In a Subway restaurant located in Springfield, Virginia sometime in 2016, ten years after the incident, I guide my mother to a two-person table in the corner of the store in order to avoid any awkward stares from other customers. It's an ineffective strategy that I continue to try despite many years of failure. As she lowers herself into her seat, she tells me what she wants on her sandwich. Each ingredient's name is accompanied by a new noise produced by her cane hitting something different with each of her attempts to fold it up and put it away. I look around at the people looking and nod my head at my mother to show acceptance, despite her not being able to see it or anything at all. Then I turn around and head for the line.
My mother is always conveniently hungry after a doctor's appointment at the nearby Kaiser Permanente. Her accident was never fully explained to me until I started taking her on these visits. Some trips end with sandwiches at Subway, others end with nuggets from McDonald's, though if I'm having a bad day, they can end in a silent drive back to the house with leftovers on the menu. This is a move I hate to make, but after some overwhelming news from doctors, I can fall into a state of lost hope. I suppose this is what I get for living at home during my years at grad school. My dad has replaced rent with responsibility over my mother and unless my grades start to see a negative impact, I will have to continue these trips.
I order my mother's sub and watch as the employee carefully constructs their work of art. I have come to associate Subway with hospitals by this time. It seems like these visits are the only occasions I ever eat here. The outside of this subway has grown to look like an extension of that Kaiser. The parking lot offers little amount of space, like its sister building. Its sign is always fully lit like the well-financed insurance company's. Every newly hired employee that greats us as we enter the establishment resembles the many new faces of each different doctor we meet with. And of course, the one guaranteed thing that comes with each trip, the constructed sandwich or what I can only see now as: the story of what really happened.
Taking a page out of their sheltered children playbook, my parents figured that avoiding any discussion of the situation would help us better cope with it. Now it's something I have to relive during each doctor's appointment, somehow discovering a new piece of the story with each visit. As I watch the Subway employee put together the sandwich, I can see a part of the story relayed to me, in a secondhand kind of fashion, with each added ingredient. It's something some people wouldn't want you to see, but Subway intentionally flaunts it in front of you. This construction, the retelling, makes me squirm each time. By now it's a tale I'm used to, but that does not make it welcoming. Instead, I try and put my attention anywhere else in the room. But it doesn't work. I feel uncomfortable and saddened as I stand by and listen.

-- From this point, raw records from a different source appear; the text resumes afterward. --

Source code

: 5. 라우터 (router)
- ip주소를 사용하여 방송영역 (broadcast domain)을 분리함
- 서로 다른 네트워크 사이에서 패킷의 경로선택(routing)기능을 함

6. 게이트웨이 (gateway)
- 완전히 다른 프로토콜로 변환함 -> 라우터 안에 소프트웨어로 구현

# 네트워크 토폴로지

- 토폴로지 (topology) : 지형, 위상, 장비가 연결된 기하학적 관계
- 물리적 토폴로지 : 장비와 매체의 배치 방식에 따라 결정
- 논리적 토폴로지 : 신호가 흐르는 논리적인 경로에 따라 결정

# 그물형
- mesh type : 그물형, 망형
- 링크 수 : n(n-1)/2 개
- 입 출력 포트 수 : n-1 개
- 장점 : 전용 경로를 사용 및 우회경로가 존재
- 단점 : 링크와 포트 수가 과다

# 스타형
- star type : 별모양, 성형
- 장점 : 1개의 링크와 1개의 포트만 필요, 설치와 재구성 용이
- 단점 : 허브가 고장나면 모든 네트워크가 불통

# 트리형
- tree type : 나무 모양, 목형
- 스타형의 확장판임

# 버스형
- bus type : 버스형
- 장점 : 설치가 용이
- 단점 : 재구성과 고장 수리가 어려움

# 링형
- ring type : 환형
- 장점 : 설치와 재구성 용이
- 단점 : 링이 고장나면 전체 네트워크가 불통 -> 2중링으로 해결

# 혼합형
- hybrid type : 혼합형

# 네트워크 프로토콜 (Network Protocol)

First, the bread. A stationary food, waiting for something to happen to it in order to make it something completely different. One visit to the doctors to make sure my mother's body is functioning well after the surgery. A routine check-up with a doctor we have never met, sparking the retelling of the incident. A conversation that is meant for two, but I become an accidental third wheel, unable to ignore it all because the room is so small and none of the nurses feel as comfortable as I do with the blind. My mother, immobile due to a routine surgery to have some varicose veins removed. Her inability to move, to get up from the bed, and her body reacting in a mysterious way, without her knowing. I only regain the ability to hear something else after hearing the doctor speak, so I stop listening to him after he says: "You're."
Second, the ham. The heart of the sandwich, the reason for its construction. The catalyst that sets everything in motion. One visit to discuss why my mother now has insomnia, a fresh symptom to an already addressed issue. But sure enough, this new doctor must ask the same question, as if the information wasn't in front of her on file. A blood clot forms in her leg. My mother knows something is wrong but because the clot is in the same leg that had the surgery, her pain gets associated with the procedure instead. Despite complaint calls to the doctor, no concern is shown for her. She is left helpless, waiting for something to happen. The doctor responds and my ears start to block sound waves, only allowing myself to hear: "Lucky."